Gauguin In Tahiti – to quote its full title – begins in Paris in 1891, with the artist planning to move to French Polynesia. Unfortunately, neither his friends nor – much more crucially – his wife (and kids) are prepared to accompany him. We know virtually as soon as we glimpse Vincent Cassel in the titular role that he’s perfectly cast – his craggy features are expressive in themselves – and that his performance will be as great as we’ve come to expect.

As we know, Paul Gauguin does of course proceed to follow his romantic vision and go it alone, spending years in Tahiti. His health is very poor and his art is not appreciated, but he does find inspiration. Not to mention love in the form of a new wife, Tehura (Tuhei Adams), and the film is at least as much a relationship saga as an aesthetic one.
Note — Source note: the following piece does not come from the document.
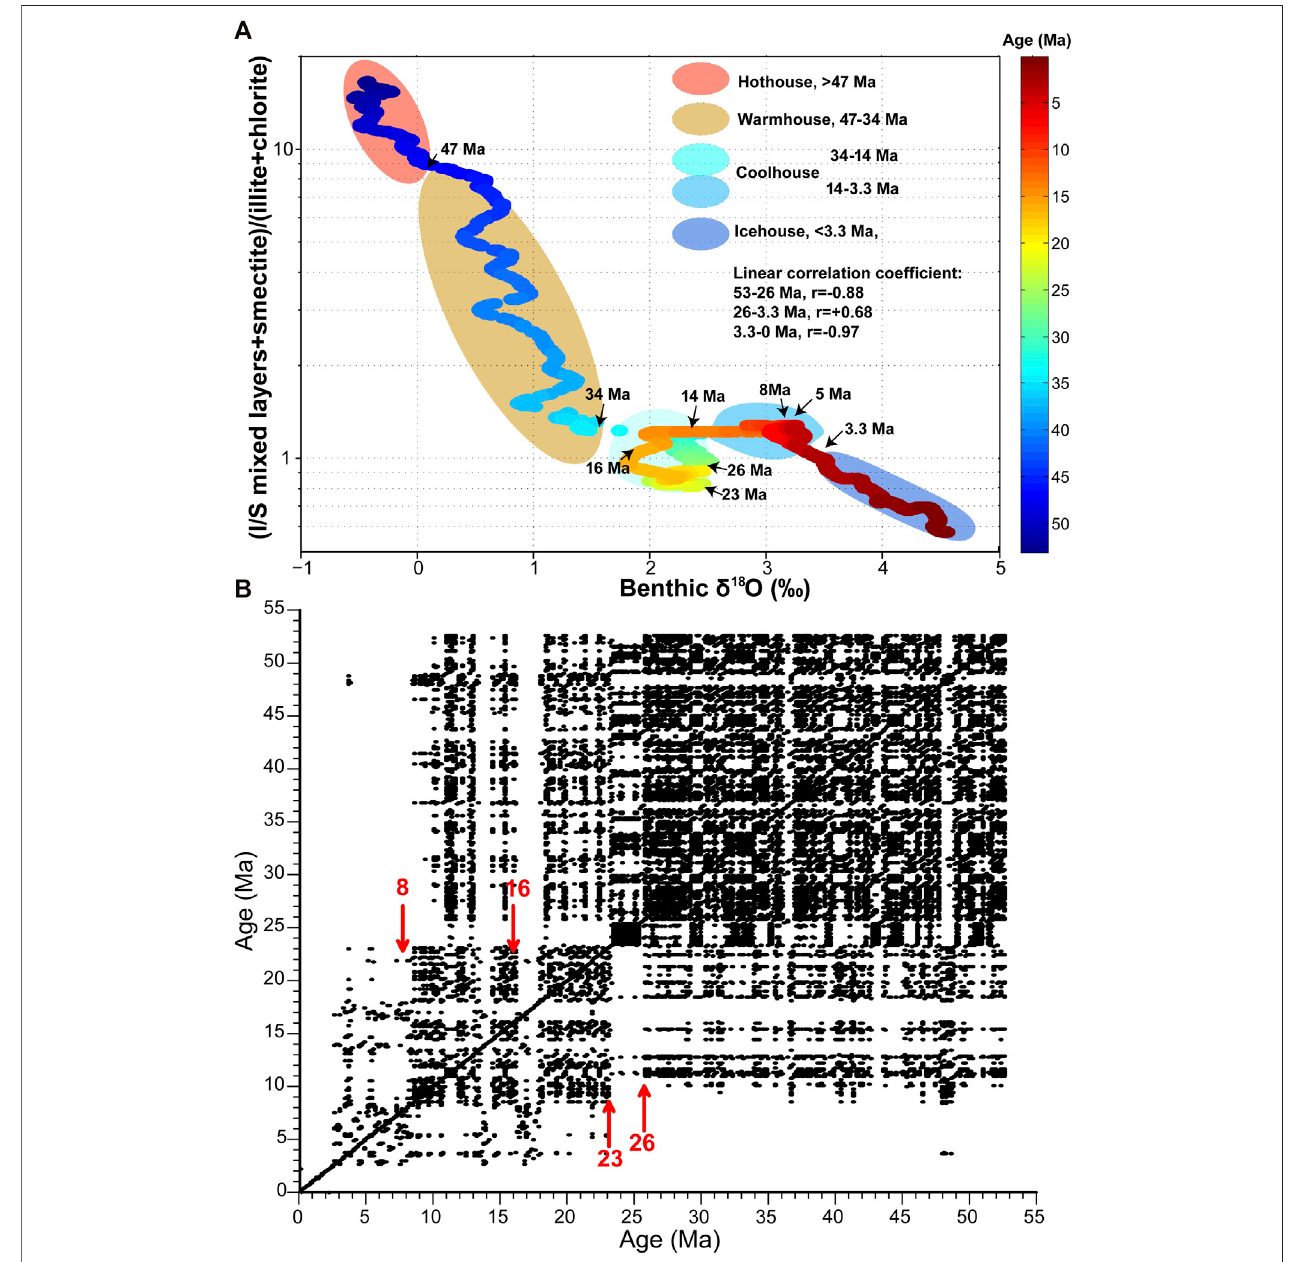
FIGURE 3 | Transitions of silicate weathering intensity in the NE Tibetan Plateau (A) Biplot of the (I/S mixed layer + smectite)/(illite + chlorite) ratio (using the LOESS fi tting data shown in Figure 1 ) versus benthic oxygen data (Westerhold et al., 2020), illustrating the relationship between the two signals since 53 Ma. The four climate states (Hothouse, Warmhouse, Coolhouse, and Icehouse) are from Westerhold et al. (2020). Note the interruption of the pronounced negative correlation between the two signals during the Coolhouse state after ~26 – 23 Ma (B) Recurrence plots of (I/S mixed layer + smectite)/(illite + chlorite) ratio, showing patterns of climate changeandmajor systemtransitions. Thedarkshadingindicatesintervals withsimilar weatheringdynamics,and theunshaded areasindicateintervals withnocommon dynamics. The three major transitions are indicated by red arrows.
Gauguin has been met with disappointment in some quarters for not being picture postcard/tropical paradise material, but it needn’t and indeed shouldn’t be. It’s largely a study in sustained melancholy, and as such a good combination of form and content. In any case, it’s not so much bleak as subdued in its early stages, when Gauguin finds a measure of contentment and fulfillment – chronic lack of money notwithstanding.

This is a solid, poignant and engaging drama, though not a knockout. The best thing about it, actually, is the absolutely superb instrumental soundtrack by Warren Ellis: some of the most evocative music he’s ever created, and certainly the best he’s done for a film.